Foi olhando para esse comportamento que a Heinz decidiu estruturar sua campanha.
Em vez de falar com o consumidor direto, a marca direciona sua comunicação para quem influencia essa escolha dentro de casa: as avós. O ponto de contato escolhido foi o crochê: um símbolo afetivo, manual e profundamente associado a gerações mais velhas.
A ação transforma esse elemento cultural em mídia. Ao usar o crochê como linguagem, a Heinz se insere em um universo que não é tradicionalmente ocupado por campanhas de alimentos industrializados.
A estratégia não está no produto, mas no contexto. A marca entende que, para crescer em uma categoria consolidada, não basta convencer — é preciso entrar na rotina.
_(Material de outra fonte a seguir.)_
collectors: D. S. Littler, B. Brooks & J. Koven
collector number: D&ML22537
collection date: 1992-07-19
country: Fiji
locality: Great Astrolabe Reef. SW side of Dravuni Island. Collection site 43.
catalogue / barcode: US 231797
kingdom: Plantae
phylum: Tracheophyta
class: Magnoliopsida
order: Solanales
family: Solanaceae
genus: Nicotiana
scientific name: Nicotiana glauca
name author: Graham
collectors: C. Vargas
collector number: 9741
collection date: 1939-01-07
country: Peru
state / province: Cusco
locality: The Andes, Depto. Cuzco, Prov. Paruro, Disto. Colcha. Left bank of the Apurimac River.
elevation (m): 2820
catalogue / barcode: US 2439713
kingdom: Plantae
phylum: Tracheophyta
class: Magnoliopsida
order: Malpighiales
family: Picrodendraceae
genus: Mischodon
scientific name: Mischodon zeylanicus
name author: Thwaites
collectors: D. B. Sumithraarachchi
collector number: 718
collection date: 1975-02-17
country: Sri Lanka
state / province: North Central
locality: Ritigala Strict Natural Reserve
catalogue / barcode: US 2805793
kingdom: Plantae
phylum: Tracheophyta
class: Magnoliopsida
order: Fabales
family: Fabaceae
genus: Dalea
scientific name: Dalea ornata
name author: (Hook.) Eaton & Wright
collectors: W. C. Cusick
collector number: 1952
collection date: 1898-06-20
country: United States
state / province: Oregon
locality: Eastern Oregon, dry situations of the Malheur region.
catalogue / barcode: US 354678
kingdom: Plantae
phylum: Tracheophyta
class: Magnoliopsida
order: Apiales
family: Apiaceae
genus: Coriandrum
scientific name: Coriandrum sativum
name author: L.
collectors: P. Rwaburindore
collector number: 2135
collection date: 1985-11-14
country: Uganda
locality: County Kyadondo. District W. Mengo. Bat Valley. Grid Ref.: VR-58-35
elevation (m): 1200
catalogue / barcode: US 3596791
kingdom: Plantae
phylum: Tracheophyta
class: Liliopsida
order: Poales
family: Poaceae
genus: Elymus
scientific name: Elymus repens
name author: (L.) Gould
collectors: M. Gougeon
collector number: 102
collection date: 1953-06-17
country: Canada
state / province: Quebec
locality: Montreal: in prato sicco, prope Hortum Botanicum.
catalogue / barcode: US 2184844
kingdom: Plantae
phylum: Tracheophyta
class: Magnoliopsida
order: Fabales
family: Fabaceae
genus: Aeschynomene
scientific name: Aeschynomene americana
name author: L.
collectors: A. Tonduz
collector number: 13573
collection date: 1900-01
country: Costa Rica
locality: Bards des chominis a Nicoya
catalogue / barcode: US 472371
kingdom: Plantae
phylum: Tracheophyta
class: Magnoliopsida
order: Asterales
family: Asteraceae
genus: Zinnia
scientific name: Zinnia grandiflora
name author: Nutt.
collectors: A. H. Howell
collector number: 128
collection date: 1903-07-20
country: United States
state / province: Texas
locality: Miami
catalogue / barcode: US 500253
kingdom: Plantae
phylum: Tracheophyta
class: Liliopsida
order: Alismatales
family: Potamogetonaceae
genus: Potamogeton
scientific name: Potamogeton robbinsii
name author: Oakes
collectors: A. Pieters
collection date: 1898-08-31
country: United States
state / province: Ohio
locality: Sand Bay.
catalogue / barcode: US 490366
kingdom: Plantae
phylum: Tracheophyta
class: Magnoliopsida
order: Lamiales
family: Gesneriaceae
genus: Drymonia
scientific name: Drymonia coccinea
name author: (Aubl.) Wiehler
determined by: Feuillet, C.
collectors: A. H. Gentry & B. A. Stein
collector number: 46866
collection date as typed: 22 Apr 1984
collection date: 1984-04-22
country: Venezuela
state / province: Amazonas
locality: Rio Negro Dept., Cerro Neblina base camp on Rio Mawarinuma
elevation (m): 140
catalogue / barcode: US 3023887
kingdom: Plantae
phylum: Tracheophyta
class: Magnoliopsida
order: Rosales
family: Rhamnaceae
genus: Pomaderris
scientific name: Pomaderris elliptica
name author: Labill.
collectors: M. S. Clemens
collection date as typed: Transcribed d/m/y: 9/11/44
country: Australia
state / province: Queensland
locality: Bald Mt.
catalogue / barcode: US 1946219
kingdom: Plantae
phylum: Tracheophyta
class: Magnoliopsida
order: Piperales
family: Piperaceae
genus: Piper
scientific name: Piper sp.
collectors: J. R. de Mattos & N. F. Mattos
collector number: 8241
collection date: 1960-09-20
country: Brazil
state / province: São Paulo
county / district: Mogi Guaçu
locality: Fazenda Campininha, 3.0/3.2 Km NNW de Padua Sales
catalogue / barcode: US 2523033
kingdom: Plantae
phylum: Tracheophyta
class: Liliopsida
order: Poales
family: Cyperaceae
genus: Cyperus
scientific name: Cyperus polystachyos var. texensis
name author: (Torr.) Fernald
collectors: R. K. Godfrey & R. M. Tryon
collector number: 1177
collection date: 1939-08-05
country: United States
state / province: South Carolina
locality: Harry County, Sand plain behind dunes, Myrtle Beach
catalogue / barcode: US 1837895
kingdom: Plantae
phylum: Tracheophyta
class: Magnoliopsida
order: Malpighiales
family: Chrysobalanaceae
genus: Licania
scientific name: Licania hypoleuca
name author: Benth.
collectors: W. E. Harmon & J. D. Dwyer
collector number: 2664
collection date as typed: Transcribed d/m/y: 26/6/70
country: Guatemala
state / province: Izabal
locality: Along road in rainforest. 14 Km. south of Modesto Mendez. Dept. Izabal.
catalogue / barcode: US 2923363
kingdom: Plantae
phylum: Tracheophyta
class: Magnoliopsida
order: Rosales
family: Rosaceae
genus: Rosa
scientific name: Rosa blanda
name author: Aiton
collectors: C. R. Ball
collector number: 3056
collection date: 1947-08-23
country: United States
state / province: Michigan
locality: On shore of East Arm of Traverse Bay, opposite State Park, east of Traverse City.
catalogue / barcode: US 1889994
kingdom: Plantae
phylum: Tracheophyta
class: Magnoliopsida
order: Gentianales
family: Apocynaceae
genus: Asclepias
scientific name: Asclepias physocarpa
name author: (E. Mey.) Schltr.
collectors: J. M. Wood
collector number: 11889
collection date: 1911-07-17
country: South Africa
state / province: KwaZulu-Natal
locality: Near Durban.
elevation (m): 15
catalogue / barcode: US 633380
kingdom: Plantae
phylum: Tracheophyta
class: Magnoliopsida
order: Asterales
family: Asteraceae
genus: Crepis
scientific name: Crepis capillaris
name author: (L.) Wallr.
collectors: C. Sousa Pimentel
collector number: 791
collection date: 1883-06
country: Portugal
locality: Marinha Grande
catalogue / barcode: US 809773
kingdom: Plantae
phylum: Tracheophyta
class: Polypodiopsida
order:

Ao se conectar com quem mantém tradições domésticas, a Heinz tenta alterar um comportamento que normalmente é resistente à mudança.
Esse tipo de abordagem mostra que, em mercados maduros, a vantagem competitiva nem sempre está em atributos funcionais, mas na capacidade de influenciar decisões que acontecem fora do momento de compra — dentro da dinâmica familiar.
E isso revela uma mudança sutil no papel do marketing: menos sobre persuadir no ponto de venda e mais sobre disputar significado dentro da cultura cotidiana das pessoas.
No fim, a Heinz não está vendendo maionese — está tentando ganhar espaço dentro de uma lógica invisível, onde escolha de marca não é racional, é herdada.